** Opening RECORDS TO USE block **

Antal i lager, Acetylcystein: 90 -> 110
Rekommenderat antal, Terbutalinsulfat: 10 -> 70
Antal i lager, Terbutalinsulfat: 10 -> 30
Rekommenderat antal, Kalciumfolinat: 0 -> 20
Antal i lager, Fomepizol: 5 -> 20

** Closing RECORDS TO USE block **

# WHAT THE TASK ASKS
An exact reproduction of the listing is needed.

# YOUR SOLUTION
Antal i lager, Acetylcystein: 90 -> 110
Rekommenderat antal, Terbutalinsulfat: 10 -> 70
Antal i lager, Terbutalinsulfat: 10 -> 30
Rekommenderat antal, Kalciumfolinat: 0 -> 20
Antal i lager, Fomepizol: 5 -> 20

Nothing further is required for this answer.